Joseph Stannard of Drowned in Sound has noted that "Europa and the Pirate Twins" is written with World War II as a strong influence, and that the song "emphasises the short distance between [Dolby's] generation and the one which endured the last global conflict". Dolby has described the song, along with the tone of the album, as reflecting "a sense of [a] relationship that's going on as being overwhelmed by something on a grander level", adding that "there's a very strong wartime atmosphere to it". The song was described as "a semi-autobiographical romp" in the liner notes for Dolby's 2009 greatest hits album The Singular Thomas Dolby, the release of which was overseen by the singer. "Europa and the Pirate Twins" received a "sequel" on Dolby's 1992 album Astronauts & Heretics, in the song "Eastern Bloc"; which has been described by Audio magazine as "appealingly faithful" to the original.

==Release==

"Europa and the Pirate Twins" was released as a single in the United Kingdom on 14 September 1981. It was Dolby's first major label release, taken from his EMI-released début album The Golden Age of Wireless. The song spent three weeks in the UK Singles Chart, reaching a peak position of 48. The song first appeared in RPM magazine's Canadian singles chart on 18 June 1983, debuting at number 50. It eventually reached a peak position of 45 in that chart. The song debuted in the United States' Billboard Hot 100 singles chart on 2 July 1983, spending five weeks there and peaking at number 67. It also reached a peak position of 37 on the Billboard rock chart in 1982.

The song's release was accompanied by a music video, blending together several elements of footage.

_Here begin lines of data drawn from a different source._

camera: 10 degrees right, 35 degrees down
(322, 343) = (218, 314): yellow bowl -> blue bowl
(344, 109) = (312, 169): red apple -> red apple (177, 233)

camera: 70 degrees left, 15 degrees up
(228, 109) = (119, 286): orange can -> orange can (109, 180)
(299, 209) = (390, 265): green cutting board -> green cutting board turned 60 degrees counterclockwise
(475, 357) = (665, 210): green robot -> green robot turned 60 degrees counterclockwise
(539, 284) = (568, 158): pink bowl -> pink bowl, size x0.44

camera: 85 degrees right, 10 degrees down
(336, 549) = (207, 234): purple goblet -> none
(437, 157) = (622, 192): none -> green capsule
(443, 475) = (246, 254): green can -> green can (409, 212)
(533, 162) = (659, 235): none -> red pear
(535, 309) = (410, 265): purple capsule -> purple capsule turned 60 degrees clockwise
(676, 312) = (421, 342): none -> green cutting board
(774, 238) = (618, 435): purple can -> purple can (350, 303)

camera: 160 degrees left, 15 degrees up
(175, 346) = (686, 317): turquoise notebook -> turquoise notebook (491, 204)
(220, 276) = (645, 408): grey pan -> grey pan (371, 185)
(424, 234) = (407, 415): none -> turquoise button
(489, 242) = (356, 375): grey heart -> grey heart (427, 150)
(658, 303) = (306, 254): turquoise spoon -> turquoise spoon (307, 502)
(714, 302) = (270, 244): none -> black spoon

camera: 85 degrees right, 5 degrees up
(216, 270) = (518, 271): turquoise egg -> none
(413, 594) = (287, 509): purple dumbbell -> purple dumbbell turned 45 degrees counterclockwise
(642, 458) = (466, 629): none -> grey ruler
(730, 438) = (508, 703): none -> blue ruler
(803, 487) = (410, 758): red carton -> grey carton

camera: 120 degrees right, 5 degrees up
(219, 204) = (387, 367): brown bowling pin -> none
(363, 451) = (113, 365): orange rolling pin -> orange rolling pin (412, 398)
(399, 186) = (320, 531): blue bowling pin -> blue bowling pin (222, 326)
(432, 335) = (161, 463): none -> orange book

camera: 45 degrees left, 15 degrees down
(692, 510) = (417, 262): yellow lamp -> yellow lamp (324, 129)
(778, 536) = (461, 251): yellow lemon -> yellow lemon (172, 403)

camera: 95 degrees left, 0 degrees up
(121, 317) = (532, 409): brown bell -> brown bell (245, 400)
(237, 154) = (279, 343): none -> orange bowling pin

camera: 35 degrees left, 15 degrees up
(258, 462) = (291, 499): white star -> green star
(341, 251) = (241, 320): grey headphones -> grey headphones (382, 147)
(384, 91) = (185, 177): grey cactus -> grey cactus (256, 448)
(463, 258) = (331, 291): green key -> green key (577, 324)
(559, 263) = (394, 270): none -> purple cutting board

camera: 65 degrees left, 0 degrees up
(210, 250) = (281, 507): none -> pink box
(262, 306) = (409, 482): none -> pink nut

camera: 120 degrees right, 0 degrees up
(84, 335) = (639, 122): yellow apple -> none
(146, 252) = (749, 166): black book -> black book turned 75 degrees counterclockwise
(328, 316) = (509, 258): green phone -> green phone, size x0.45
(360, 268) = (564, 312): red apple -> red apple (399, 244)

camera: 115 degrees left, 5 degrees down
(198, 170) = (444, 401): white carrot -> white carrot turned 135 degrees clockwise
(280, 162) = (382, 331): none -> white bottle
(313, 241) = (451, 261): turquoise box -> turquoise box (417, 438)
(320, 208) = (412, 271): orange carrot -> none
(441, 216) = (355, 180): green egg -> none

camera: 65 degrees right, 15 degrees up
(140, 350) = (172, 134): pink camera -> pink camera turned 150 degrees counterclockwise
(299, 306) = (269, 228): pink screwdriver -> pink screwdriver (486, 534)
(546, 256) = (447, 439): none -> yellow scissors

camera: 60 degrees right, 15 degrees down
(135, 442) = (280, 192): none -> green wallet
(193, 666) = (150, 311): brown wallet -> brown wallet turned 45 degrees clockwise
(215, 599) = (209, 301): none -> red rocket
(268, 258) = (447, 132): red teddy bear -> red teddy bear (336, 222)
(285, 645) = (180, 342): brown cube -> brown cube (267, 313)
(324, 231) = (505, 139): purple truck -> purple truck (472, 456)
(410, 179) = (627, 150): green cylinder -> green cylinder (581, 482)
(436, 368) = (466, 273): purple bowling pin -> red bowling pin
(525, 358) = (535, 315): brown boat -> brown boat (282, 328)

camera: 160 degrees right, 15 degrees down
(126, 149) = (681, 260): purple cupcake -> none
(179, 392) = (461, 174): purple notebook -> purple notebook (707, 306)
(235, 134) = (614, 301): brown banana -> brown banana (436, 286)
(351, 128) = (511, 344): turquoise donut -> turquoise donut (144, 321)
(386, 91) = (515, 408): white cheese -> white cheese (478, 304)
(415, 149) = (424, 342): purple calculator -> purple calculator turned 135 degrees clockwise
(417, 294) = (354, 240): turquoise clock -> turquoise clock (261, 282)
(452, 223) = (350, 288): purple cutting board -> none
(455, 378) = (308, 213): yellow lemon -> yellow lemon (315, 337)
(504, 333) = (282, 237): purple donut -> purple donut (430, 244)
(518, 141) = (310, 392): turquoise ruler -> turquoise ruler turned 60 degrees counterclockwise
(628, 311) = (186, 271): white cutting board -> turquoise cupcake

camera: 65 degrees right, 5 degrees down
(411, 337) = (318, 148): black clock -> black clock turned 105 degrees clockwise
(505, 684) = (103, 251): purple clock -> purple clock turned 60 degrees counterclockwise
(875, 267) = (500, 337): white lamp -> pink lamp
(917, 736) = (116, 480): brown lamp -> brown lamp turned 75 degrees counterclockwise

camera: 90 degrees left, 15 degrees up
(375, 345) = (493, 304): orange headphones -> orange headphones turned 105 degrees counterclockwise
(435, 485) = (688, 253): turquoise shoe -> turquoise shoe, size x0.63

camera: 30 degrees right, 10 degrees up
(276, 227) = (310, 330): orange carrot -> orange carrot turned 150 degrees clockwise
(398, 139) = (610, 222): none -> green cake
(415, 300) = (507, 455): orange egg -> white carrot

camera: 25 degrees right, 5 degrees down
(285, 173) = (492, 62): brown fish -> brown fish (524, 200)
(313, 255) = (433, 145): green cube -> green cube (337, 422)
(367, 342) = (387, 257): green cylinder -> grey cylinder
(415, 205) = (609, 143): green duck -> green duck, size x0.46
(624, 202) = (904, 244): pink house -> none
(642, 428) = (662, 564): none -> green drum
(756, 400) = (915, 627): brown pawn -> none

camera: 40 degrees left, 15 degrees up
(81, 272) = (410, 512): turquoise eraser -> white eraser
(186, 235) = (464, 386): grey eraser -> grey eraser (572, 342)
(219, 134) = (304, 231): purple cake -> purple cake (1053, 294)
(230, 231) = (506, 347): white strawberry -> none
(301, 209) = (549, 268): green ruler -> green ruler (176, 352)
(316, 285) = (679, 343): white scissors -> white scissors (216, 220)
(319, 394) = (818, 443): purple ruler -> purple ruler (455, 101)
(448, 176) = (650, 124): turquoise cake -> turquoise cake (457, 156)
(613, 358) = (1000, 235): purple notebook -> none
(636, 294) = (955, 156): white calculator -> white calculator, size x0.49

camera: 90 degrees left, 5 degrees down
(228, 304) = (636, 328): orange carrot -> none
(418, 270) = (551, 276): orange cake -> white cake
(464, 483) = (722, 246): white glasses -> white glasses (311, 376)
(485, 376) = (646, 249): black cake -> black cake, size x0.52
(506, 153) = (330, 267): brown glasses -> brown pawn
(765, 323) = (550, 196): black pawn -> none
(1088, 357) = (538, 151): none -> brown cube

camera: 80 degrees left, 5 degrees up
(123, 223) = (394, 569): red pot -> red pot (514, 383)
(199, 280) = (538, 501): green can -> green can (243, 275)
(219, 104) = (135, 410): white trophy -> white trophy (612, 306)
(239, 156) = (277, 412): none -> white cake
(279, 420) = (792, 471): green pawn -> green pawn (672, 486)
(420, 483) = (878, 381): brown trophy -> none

These included footage of the Ziegfeld Follies, Dolby interacting with a futuristic "telecomputer", and black-and-white shots of Dolby and a shrouded female figure by the coast. The video was written and directed by Dolby.

| Chart | Peak position |
|---|---|
| Canadian Singles Chart | 45 |
| UK Singles Chart | 48 |
| US Billboard Hot 100 | 67 |
| US Top Rock Tracks | 37 |

==Reception==
"Europa and the Pirate Twins" was described by Peter Buckley, in his book The Rough Guide to Rock, as "showcas[ing] Dolby's trademark combination of the charming and the gimmicky". Writing for Allrovi, Stewart Mason described the song as "a hyperactive synth pop classic", whose "every nook and cranny is stuffed with some sort of ear-grabbing hook". Mason added that the song "pack[s] a remarkable amount of detail into two short verses and a bridge" and "resolves with a soaring, bittersweet chorus". Cashbox said that the song "quickens the electronic pace in a tale of an irretrievable childhood sweetheart". They also highlighted the "mournful" harmonica playing of Andy Partridge.

Writing about the song's music video, Dennis Shin of PopMatters described Dolby as being on the "leading edge" in the medium, highlighting the videos for "She Blinded Me with Science" and "Hyperactive!" in addition to describing that for "Europa and the Pirate Twins" as being "one of his lesser-known and unsung videos".

==Cover versions==
A cover version of the song featuring lyrics in Swedish is the title track on the band Noice's 1982 synth pop album Europa. Norwegian singer Sondre Lerche also covered the song as a bonus track included with his 2007 album Phantom Punch.